▶ EXERCISE DIRECTIONS
Edit the material below by replacing "Confiture" with "Marmelade", leaving every other part unchanged. Write the result without the pictures.

(Stored items)
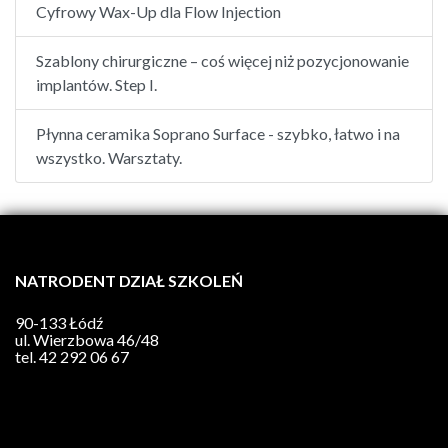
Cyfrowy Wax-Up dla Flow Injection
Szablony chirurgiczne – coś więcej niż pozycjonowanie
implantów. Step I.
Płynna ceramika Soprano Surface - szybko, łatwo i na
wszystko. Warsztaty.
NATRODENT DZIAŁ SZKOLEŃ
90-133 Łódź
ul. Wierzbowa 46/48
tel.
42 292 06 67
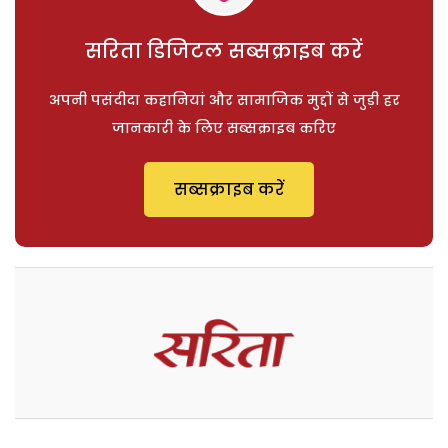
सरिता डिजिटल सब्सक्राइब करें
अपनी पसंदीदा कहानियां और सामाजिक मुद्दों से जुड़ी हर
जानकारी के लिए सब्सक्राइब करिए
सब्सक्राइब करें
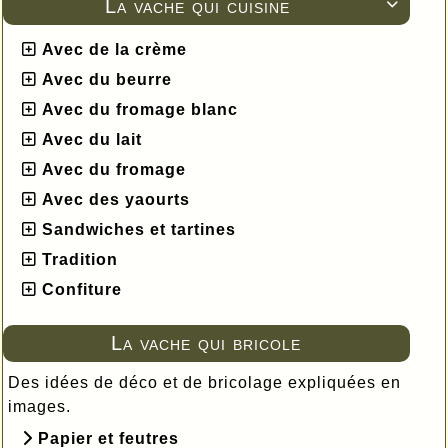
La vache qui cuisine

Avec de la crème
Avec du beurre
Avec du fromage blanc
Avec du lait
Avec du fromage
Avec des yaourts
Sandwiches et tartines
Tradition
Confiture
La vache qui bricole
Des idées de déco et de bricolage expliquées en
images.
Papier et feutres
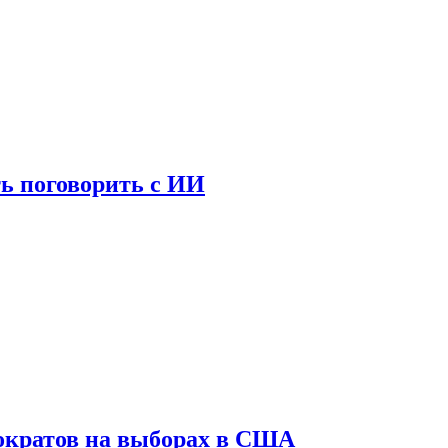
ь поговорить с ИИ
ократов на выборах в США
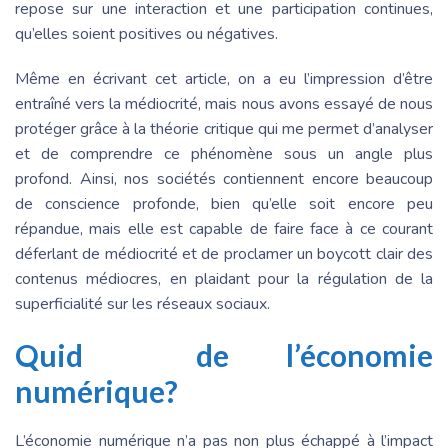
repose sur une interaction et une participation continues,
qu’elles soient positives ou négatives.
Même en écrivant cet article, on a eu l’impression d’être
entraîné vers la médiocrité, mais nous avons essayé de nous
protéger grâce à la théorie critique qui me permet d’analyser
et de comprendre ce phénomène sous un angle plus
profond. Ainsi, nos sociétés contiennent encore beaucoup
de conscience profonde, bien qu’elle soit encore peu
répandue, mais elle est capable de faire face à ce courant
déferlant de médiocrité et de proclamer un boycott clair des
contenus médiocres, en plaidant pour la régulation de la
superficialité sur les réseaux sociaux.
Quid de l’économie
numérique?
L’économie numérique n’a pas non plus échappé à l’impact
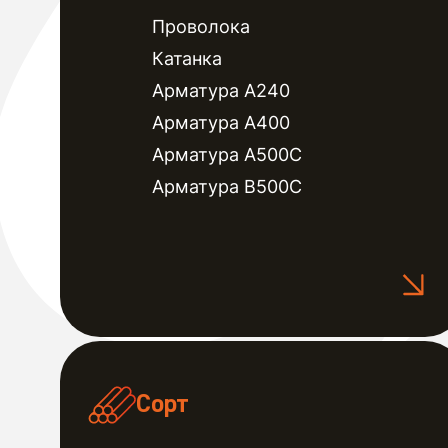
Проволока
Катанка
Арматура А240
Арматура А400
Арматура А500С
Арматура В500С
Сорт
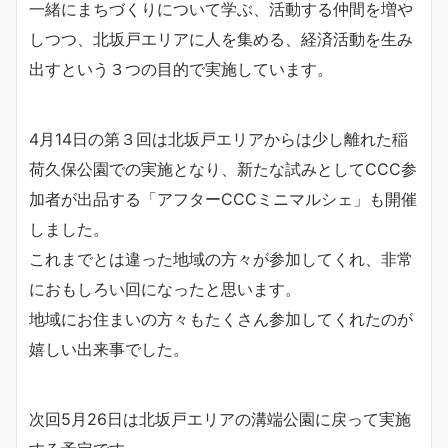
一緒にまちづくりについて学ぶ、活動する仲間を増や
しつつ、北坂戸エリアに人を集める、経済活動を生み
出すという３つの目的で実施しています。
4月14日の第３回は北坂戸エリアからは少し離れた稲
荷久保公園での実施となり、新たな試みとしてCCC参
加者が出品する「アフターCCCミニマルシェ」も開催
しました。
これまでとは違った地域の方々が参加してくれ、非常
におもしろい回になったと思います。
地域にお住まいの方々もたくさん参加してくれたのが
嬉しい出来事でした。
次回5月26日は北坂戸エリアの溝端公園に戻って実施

▶ SOLUTION FOR THIS TASK
Cyfrowy Wax-Up dla Flow Injection
Szablony chirurgiczne – coś więcej niż pozycjonowanie
implantów. Step I.
Płynna ceramika Soprano Surface - szybko, łatwo i na
wszystko. Warsztaty.
NATRODENT DZIAŁ SZKOLEŃ
90-133 Łódź
ul. Wierzbowa 46/48
tel.
42 292 06 67
सरिता डिजिटल सब्सक्राइब करें
अपनी पसंदीदा कहानियां और सामाजिक मुद्दों से जुड़ी हर
जानकारी के लिए सब्सक्राइब करिए
सब्सक्राइब करें
La vache qui cuisine

Avec de la crème
Avec du beurre
Avec du fromage blanc
Avec du lait
Avec du fromage
Avec des yaourts
Sandwiches et tartines
Tradition
Marmelade
La vache qui bricole
Des idées de déco et de bricolage expliquées en
images.
Papier et feutres
ь поговорить с ИИ
ократов на выборах в США
repose sur une interaction et une participation continues,
qu’elles soient positives ou négatives.
Même en écrivant cet article, on a eu l’impression d’être
entraîné vers la médiocrité, mais nous avons essayé de nous
protéger grâce à la théorie critique qui me permet d’analyser
et de comprendre ce phénomène sous un angle plus
profond. Ainsi, nos sociétés contiennent encore beaucoup
de conscience profonde, bien qu’elle soit encore peu
répandue, mais elle est capable de faire face à ce courant
déferlant de médiocrité et de proclamer un boycott clair des
contenus médiocres, en plaidant pour la régulation de la
superficialité sur les réseaux sociaux.
Quid de l’économie
numérique?
L’économie numérique n’a pas non plus échappé à l’impact
Проволока
Катанка
Арматура А240
Арматура А400
Арматура А500С
Арматура В500С
Сорт
一緒にまちづくりについて学ぶ、活動する仲間を増や
しつつ、北坂戸エリアに人を集める、経済活動を生み
出すという３つの目的で実施しています。
4月14日の第３回は北坂戸エリアからは少し離れた稲
荷久保公園での実施となり、新たな試みとしてCCC参
加者が出品する「アフターCCCミニマルシェ」も開催
しました。
これまでとは違った地域の方々が参加してくれ、非常
におもしろい回になったと思います。
地域にお住まいの方々もたくさん参加してくれたのが
嬉しい出来事でした。
次回5月26日は北坂戸エリアの溝端公園に戻って実施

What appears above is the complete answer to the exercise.